I haven’t dealt with a fear response like that in a long time, if ever! Elevated heart rate. Anxiety every time the furnace came on or a car drove by. The muscles in my body would not relax. I was wound as tight as a drum. Now I know how that feels!
It’s almost been a week, and the aftershocks are still going on. I felt one yesterday, and went into a mini-version of freaking out again.
If this is how it feels to have anxiety, I’m REALLY sorry for all those who have to deal with it. My brain knows I’m fine, but something, somewhere isn’t convinced.
They say people who get motion sickness often experience after-earthquake anxiety. I guess that’s me.

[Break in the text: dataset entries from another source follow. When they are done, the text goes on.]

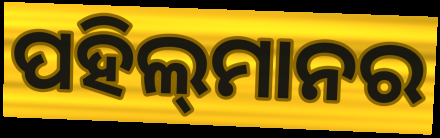
ପହିଲ୍‌ମାନର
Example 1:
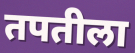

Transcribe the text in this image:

तपतीला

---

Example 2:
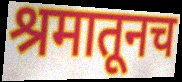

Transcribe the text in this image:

श्रमातूनच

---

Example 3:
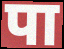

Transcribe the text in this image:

पा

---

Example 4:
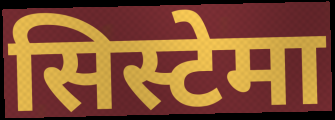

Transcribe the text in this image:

सिस्टेमा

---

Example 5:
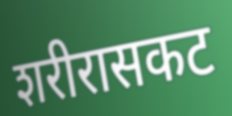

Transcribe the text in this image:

शरीरासकट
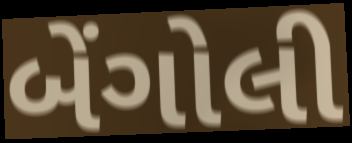
બેંગોલી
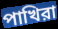
পাখিরা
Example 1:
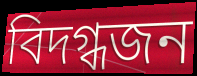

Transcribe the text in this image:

বিদগ্ধজন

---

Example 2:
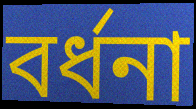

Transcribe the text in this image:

বর্ধনা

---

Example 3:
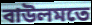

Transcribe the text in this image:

বাউলমতে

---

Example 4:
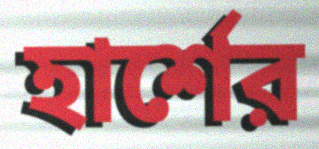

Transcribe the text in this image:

হার্শের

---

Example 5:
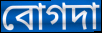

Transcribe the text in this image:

বোগদা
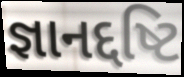
જ્ઞાનદ્દષ્ટિ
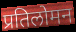
प्रतिलोमन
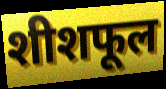
शीशफूल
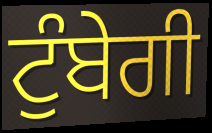
ਟੁੰਬੇਗੀ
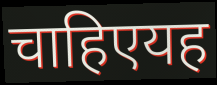
चाहिएयह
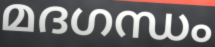
മദഗന്ധം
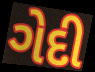
ગેદી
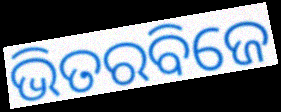
ଭିତରବିଜେ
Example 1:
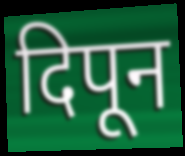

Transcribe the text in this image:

दिपून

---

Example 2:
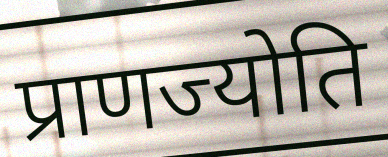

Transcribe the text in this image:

प्राणज्योति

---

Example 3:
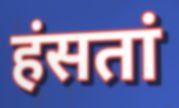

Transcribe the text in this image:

हंसतां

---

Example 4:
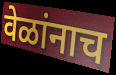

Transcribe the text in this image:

वेळांनाच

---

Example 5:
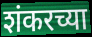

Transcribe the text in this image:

शंकरच्या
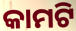
କାମଟି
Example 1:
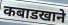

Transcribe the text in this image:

कबाडखाने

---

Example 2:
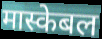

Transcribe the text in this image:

मास्केबल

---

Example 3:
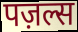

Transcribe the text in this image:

पज़ल्स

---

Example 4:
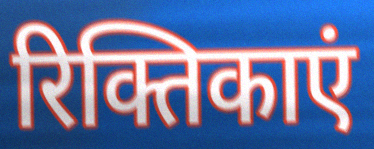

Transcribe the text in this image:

रिक्तिकाएं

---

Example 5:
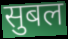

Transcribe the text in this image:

सुबल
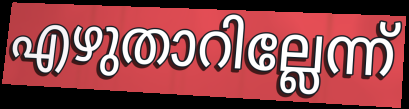
എഴുതാറില്ലേന്ന്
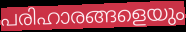
പരിഹാരങ്ങളെയും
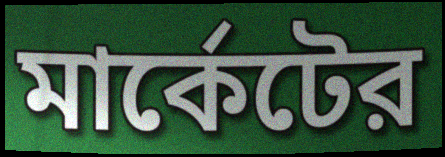
মার্কেটের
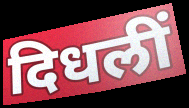
दिधलीं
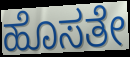
ಹೊಸತೇ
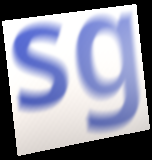
sg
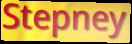
Stepney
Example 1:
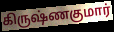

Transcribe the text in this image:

கிருஷ்ணகுமார்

On top of the Covid19 madness going on around us, this wasn’t a thing any of us wanted to deal with. Especially as we called our neighbors and made sure everyone was okay, but we weren’t really supposed to go visit anyone because of social distancing.
Talk about strange times.
I do think I have a better idea of how people will respond in an emergency, so that’s good, right? That’s a writing thing.
So, if you’ve been freaking out lately, you’re not alone. Just take a few deep breaths, find something that makes you laugh, and then get to work.
Caveat: I don’t have kids, just the hubby and I, so there’s much less stress in this house than many around me. Good luck people! May the odds ever be in your favor!